U.S. lawyers say Assange is guilty of trying to hack the Pentagon computer and that WikiLeaks’ publications created a “grave and imminent risk” to U.S. intelligence sources in Afghanistan and Iraq.
Why the case has dragged on so long
While the U.S. criminal case against Assange was only unsealed in 2019, his freedom has been restricted for a dozen years.
Assange took refuge in the Ecuadorian Embassy in London in 2012 and was granted political asylum after courts in England ruled he should be extradited to Sweden as part of a rape investigation in the Scandinavian country.
He was arrested by British police after Ecuador’s government withdrew his asylum status in 2019 and then jailed for skipping bail when he first took shelter inside the embassy.
Although Sweden eventually dropped its sex crimes investigation because so much time had elapsed, Assange has remained in London’s high-security Belmarsh Prison while the extradition battle with the U.S. continues.
His wife said his mental and physical health have deteriorated behind bars.
“He’s fighting to survive and that’s a daily battle,” she said.
A judge in London initially blocked Assange’s transfer to the U.S. in 2021 on the grounds he was likely to kill himself if held in harsh American prison conditions.
But subsequent courts cleared the way for the move after U.S. authorities provided assurances he wouldn’t experience the severe treatment that his lawyers said would put his physical and mental health at risk.
The British government authorized Assange’s extradition in 2022.
What the latest hearing is about
Assange’s lawyers raised nine grounds for appeal at a hearing in February, including the allegation that his prosecution is political.
The court accepted three of his arguments, issuing a provisional ruling in March that said Assange could take his case to the Court of Appeal unless the U.S. guaranteed he would not face the death penalty if extradited and would have the same free speech protections as a U.S. citizen.
The U.S. provided those reassurances three weeks later, though his supporters are skeptical.
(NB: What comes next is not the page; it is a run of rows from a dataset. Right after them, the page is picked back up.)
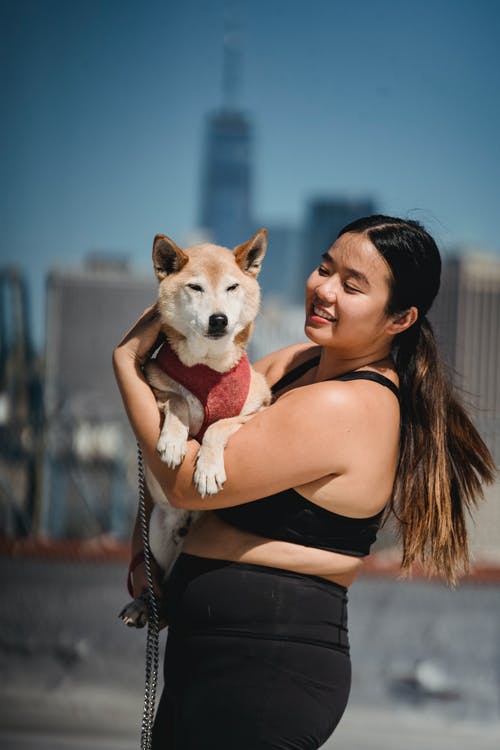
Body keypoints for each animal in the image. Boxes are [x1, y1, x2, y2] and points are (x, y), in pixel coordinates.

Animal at [120, 229, 270, 628]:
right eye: (196, 287)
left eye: (232, 287)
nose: (218, 319)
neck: (208, 367)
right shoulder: (157, 388)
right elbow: (176, 401)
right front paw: (173, 442)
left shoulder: (257, 409)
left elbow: (218, 427)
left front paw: (207, 470)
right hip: (157, 529)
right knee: (159, 582)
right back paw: (144, 603)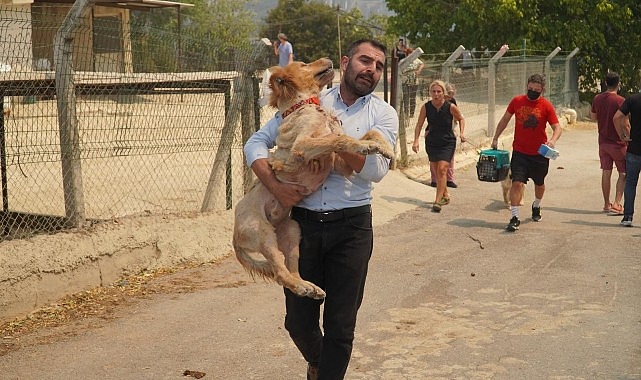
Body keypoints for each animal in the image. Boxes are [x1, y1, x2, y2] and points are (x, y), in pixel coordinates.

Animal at [232, 58, 392, 298]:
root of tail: (234, 236)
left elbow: (371, 133)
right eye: (303, 64)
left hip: (291, 230)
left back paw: (310, 287)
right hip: (262, 232)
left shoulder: (341, 164)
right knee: (280, 272)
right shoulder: (303, 146)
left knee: (291, 268)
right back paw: (300, 287)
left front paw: (385, 148)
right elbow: (338, 139)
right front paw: (366, 146)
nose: (328, 59)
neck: (306, 105)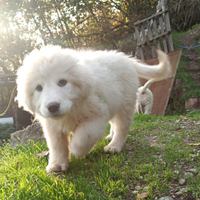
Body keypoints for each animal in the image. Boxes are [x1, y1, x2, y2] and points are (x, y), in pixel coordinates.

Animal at [16, 46, 172, 173]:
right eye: (38, 88)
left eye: (62, 82)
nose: (52, 106)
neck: (71, 110)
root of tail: (125, 58)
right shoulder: (52, 127)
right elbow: (57, 146)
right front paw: (57, 164)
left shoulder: (97, 117)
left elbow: (83, 137)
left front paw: (77, 151)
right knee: (115, 125)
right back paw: (110, 137)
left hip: (125, 105)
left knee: (122, 127)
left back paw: (114, 145)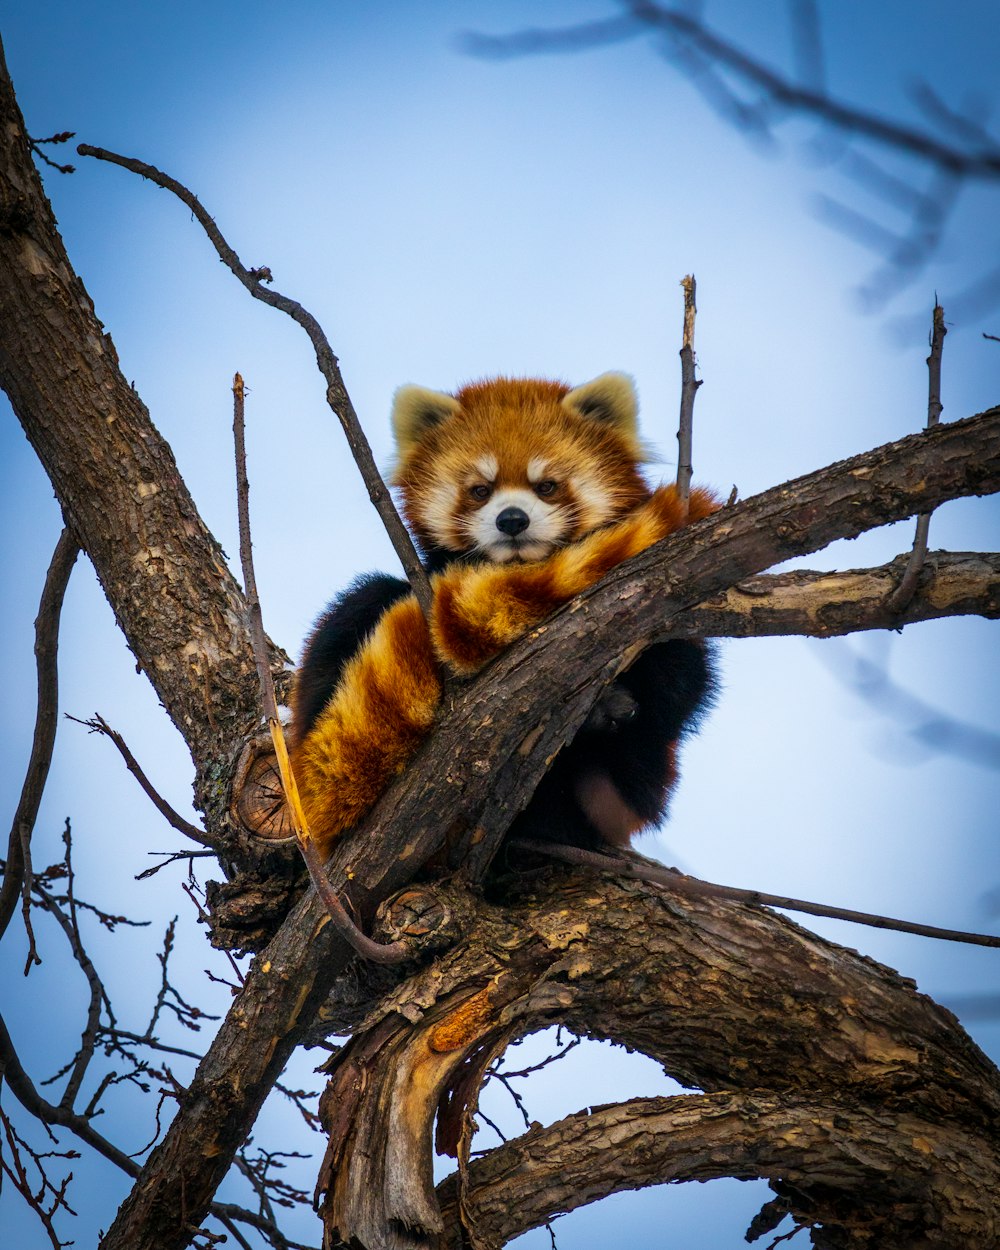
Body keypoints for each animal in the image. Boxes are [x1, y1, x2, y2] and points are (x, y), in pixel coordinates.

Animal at [288, 372, 720, 860]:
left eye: (547, 485)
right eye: (480, 490)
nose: (511, 520)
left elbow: (682, 686)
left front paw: (617, 700)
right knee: (361, 605)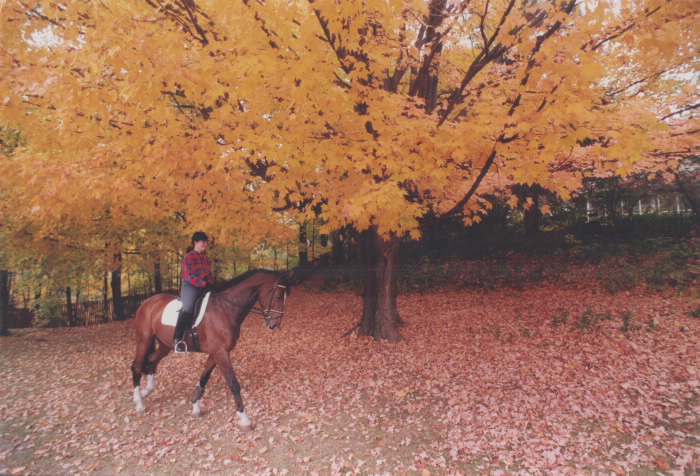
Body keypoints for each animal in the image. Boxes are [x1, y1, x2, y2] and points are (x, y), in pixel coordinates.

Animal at [130, 270, 292, 430]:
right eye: (278, 296)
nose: (275, 325)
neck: (226, 309)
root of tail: (147, 302)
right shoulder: (220, 353)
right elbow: (233, 383)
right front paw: (244, 418)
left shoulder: (216, 353)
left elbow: (204, 377)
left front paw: (195, 406)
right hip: (143, 340)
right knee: (137, 366)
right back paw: (139, 403)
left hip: (165, 345)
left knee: (151, 361)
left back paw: (147, 390)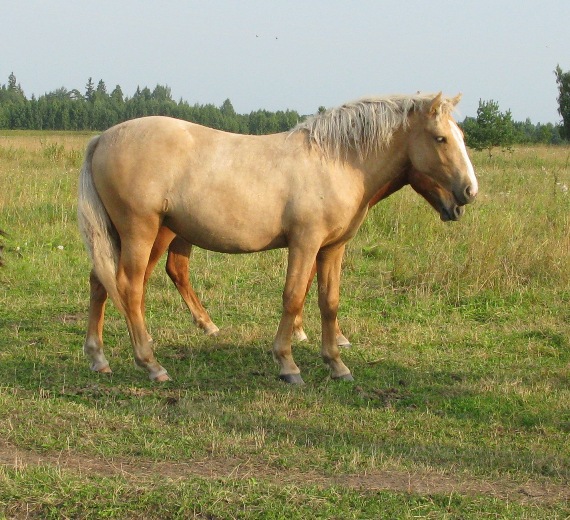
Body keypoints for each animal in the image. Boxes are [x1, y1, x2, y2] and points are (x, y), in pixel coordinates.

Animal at [75, 93, 474, 384]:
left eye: (462, 137)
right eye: (440, 138)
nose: (469, 192)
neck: (335, 161)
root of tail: (102, 138)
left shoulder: (331, 248)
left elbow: (328, 301)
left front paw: (337, 364)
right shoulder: (305, 243)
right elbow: (293, 297)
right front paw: (288, 364)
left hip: (119, 235)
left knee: (100, 282)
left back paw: (98, 357)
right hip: (141, 231)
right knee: (130, 287)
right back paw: (151, 363)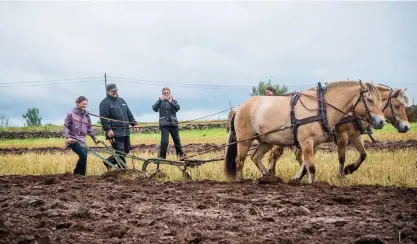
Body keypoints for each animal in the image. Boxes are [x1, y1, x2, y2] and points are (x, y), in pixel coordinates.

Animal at [224, 81, 384, 184]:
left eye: (381, 100)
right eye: (369, 99)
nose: (381, 121)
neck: (321, 108)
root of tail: (240, 107)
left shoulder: (317, 143)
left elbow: (307, 165)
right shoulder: (311, 141)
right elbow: (313, 167)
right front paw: (314, 184)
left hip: (266, 141)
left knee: (255, 157)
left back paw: (269, 177)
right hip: (245, 139)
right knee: (239, 160)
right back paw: (240, 181)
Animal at [266, 85, 410, 178]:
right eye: (397, 105)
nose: (407, 127)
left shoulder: (355, 136)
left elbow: (363, 154)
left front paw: (349, 169)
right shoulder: (342, 136)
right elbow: (341, 157)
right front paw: (341, 175)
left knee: (296, 155)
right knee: (275, 154)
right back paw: (271, 173)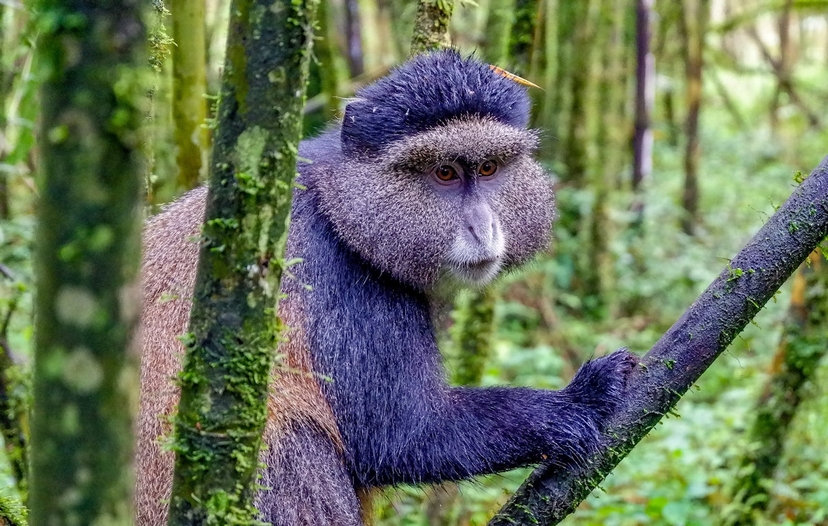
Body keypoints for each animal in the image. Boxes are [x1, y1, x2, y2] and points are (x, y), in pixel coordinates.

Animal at [136, 50, 636, 525]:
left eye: (489, 168)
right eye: (445, 173)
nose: (483, 227)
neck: (336, 206)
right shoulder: (339, 281)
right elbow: (404, 436)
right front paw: (582, 397)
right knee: (293, 442)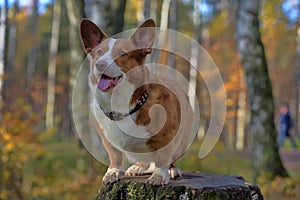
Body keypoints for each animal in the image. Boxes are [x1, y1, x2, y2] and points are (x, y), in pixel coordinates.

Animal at [79, 18, 195, 185]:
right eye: (99, 53)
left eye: (122, 54)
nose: (99, 64)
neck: (121, 104)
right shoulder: (107, 139)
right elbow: (115, 156)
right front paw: (113, 172)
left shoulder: (167, 136)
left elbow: (163, 158)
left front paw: (160, 175)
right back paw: (138, 167)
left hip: (183, 141)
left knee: (169, 159)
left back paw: (172, 170)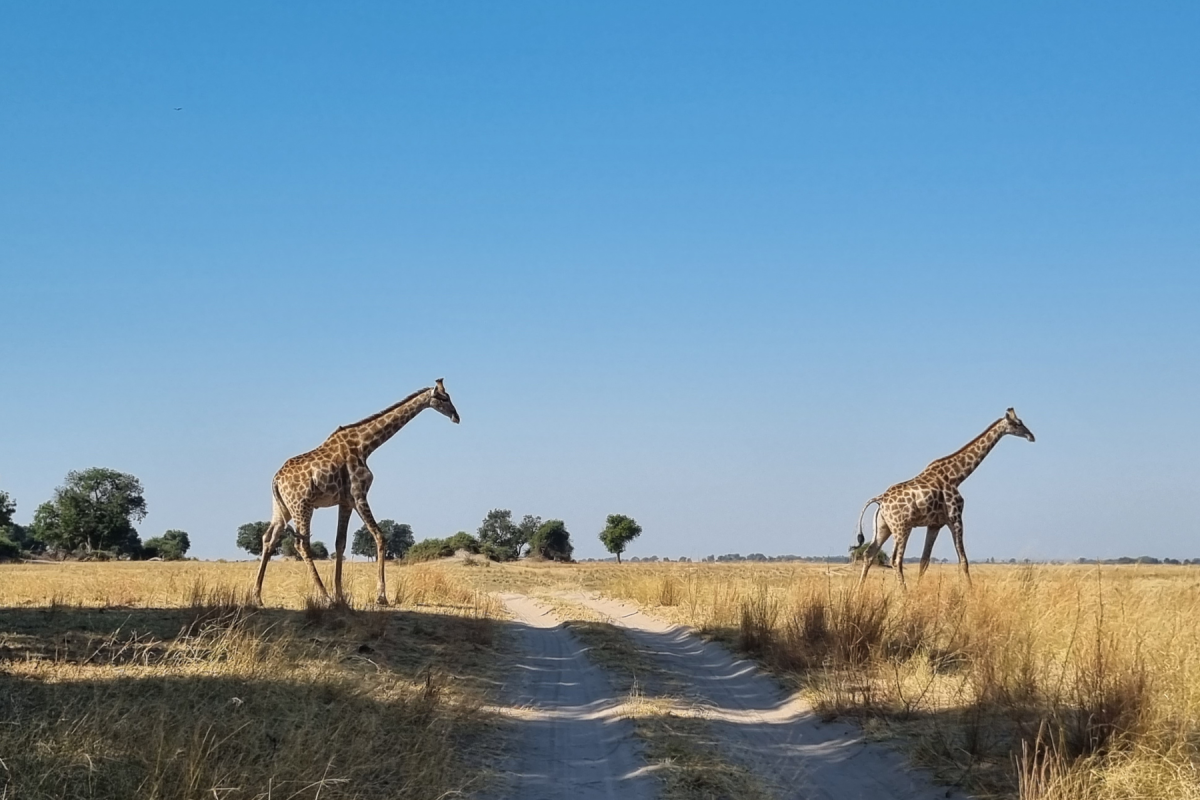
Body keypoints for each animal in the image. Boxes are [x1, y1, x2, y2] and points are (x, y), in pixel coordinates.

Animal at [250, 379, 460, 604]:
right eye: (444, 398)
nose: (456, 416)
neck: (365, 445)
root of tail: (276, 480)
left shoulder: (345, 502)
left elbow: (340, 543)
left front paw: (341, 595)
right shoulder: (359, 495)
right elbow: (379, 535)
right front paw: (381, 596)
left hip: (282, 508)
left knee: (268, 539)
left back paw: (257, 596)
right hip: (302, 506)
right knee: (301, 544)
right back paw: (324, 596)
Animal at [854, 407, 1032, 587]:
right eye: (1018, 423)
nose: (1031, 436)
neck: (957, 476)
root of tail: (880, 499)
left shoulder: (935, 524)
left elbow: (924, 561)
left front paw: (918, 589)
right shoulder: (956, 518)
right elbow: (963, 560)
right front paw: (970, 590)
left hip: (884, 527)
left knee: (869, 553)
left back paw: (859, 590)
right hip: (902, 527)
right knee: (896, 559)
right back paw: (903, 591)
Stella Assange said the “so-called assurances” were made up of “weasel words.”
WikiLeaks Editor-in-Chief Kristinn Hrafnsson said the judges had asked if Assange could rely on First Amendment protections.
“It should be an easy yes or no question,” Hrafnsson said. “The answer was, ‘He can seek to rely on First Amendment protections.’ That is a ‘no.’ So the only rational decision on Monday is for the judges to come out and say, ‘This is not good enough.’ Anything else is a judicial scandal.”
The possible outcome
If Assange prevails, it would set the stage for an appeal process likely to further drag out the case.
If an appeal is rejected, his legal team plans to ask the European Court of Human Rights to intervene. But his supporters fear Assange could possibly be transferred before the court in Strasbourg, France, could halt his removal.
“Julian is just one decision away from being extradited,” his wife said.
Assange, who hopes to be in court Monday, has been encouraged by the work others have done in the political fight to free him, his wife said.
If he loses in court, he still may have another shot at freedom.
President Joe Biden said last month that he was considering a request from Australia to drop the case and let Assange return to his home country.
Officials have no other details but Stella Assange said it was “a good sign” and Australian Prime Minister Anthony Albanese said the comment was encouraging.